Labeled region entries

+ + + + + + +

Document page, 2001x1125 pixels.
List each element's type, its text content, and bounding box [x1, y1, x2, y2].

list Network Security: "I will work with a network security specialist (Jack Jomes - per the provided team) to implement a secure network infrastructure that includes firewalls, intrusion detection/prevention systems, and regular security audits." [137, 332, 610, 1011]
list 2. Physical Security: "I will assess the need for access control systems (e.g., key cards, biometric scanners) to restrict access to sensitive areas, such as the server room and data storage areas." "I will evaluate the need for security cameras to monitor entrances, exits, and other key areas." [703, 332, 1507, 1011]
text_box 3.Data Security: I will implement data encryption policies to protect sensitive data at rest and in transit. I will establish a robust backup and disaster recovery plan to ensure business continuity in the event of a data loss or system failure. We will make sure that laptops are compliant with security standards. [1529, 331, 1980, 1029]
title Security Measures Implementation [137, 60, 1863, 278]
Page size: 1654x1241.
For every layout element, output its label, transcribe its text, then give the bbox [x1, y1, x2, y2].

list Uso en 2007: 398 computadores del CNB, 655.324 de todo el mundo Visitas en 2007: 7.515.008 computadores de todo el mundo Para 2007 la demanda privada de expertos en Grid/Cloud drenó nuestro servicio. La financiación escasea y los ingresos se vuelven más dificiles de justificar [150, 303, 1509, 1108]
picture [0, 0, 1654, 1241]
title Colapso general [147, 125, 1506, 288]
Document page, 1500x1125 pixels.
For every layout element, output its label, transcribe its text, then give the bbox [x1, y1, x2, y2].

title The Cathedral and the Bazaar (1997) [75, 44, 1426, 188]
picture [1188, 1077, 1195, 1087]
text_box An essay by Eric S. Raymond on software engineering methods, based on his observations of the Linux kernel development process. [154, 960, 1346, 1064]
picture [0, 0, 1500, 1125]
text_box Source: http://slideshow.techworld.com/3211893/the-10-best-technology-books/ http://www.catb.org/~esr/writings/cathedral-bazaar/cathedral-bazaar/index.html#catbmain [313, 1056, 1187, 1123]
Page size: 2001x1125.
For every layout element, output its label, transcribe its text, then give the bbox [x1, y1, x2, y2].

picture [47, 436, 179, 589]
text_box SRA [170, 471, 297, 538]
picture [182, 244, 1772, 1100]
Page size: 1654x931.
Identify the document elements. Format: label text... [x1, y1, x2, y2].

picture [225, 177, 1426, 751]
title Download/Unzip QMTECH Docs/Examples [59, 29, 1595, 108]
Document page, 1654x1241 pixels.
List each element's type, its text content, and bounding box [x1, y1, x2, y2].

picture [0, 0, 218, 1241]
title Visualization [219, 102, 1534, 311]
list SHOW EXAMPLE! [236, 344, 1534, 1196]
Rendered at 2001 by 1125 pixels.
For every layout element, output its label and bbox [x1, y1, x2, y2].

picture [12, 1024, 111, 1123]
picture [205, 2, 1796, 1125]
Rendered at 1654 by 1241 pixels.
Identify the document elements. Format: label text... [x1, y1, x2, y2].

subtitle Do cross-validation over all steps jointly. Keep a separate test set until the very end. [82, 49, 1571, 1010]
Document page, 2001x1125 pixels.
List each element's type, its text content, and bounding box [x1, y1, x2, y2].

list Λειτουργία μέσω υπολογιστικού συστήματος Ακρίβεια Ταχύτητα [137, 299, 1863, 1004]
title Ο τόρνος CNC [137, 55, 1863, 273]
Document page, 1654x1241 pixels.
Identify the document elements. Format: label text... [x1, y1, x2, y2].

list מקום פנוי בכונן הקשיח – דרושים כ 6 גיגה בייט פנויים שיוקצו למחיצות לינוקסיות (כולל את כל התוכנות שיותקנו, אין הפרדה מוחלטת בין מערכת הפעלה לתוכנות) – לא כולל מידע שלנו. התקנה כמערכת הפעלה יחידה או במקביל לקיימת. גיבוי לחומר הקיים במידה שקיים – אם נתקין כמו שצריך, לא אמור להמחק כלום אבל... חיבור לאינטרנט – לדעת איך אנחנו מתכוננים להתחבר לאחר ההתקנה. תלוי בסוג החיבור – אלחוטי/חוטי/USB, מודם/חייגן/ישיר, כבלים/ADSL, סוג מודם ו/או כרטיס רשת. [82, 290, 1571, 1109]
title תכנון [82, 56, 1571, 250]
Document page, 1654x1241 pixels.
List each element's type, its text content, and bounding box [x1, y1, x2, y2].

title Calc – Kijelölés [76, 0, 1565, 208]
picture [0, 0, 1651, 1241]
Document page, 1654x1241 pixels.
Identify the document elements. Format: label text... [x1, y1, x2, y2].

+ + + + + + +

## Exercise prompt
Return verbatim every line of the entries from the line with "Page size: 1654x931." through the last line of the entries, with both ends included.

## The solution
Page size: 1654x931.
Identify the document elements. Format: label text... [x1, y1, x2, y2].

picture [225, 177, 1426, 751]
title Download/Unzip QMTECH Docs/Examples [59, 29, 1595, 108]
Document page, 1654x1241 pixels.
List each element's type, its text content, and bounding box [x1, y1, x2, y2].

picture [0, 0, 218, 1241]
title Visualization [219, 102, 1534, 311]
list SHOW EXAMPLE! [236, 344, 1534, 1196]
Rendered at 2001 by 1125 pixels.
For every layout element, output its label and bbox [x1, y1, x2, y2].

picture [12, 1024, 111, 1123]
picture [205, 2, 1796, 1125]
Rendered at 1654 by 1241 pixels.
Identify the document elements. Format: label text... [x1, y1, x2, y2].

subtitle Do cross-validation over all steps jointly. Keep a separate test set until the very end. [82, 49, 1571, 1010]
Document page, 2001x1125 pixels.
List each element's type, its text content, and bounding box [x1, y1, x2, y2].

list Λειτουργία μέσω υπολογιστικού συστήματος Ακρίβεια Ταχύτητα [137, 299, 1863, 1004]
title Ο τόρνος CNC [137, 55, 1863, 273]
Document page, 1654x1241 pixels.
Identify the document elements. Format: label text... [x1, y1, x2, y2].

list מקום פנוי בכונן הקשיח – דרושים כ 6 גיגה בייט פנויים שיוקצו למחיצות לינוקסיות (כולל את כל התוכנות שיותקנו, אין הפרדה מוחלטת בין מערכת הפעלה לתוכנות) – לא כולל מידע שלנו. התקנה כמערכת הפעלה יחידה או במקביל לקיימת. גיבוי לחומר הקיים במידה שקיים – אם נתקין כמו שצריך, לא אמור להמחק כלום אבל... חיבור לאינטרנט – לדעת איך אנחנו מתכוננים להתחבר לאחר ההתקנה. תלוי בסוג החיבור – אלחוטי/חוטי/USB, מודם/חייגן/ישיר, כבלים/ADSL, סוג מודם ו/או כרטיס רשת. [82, 290, 1571, 1109]
title תכנון [82, 56, 1571, 250]
Document page, 1654x1241 pixels.
List each element's type, its text content, and bounding box [x1, y1, x2, y2].

title Calc – Kijelölés [76, 0, 1565, 208]
picture [0, 0, 1651, 1241]
Document page, 1654x1241 pixels.
Identify the document elements. Format: label text... [x1, y1, x2, y2].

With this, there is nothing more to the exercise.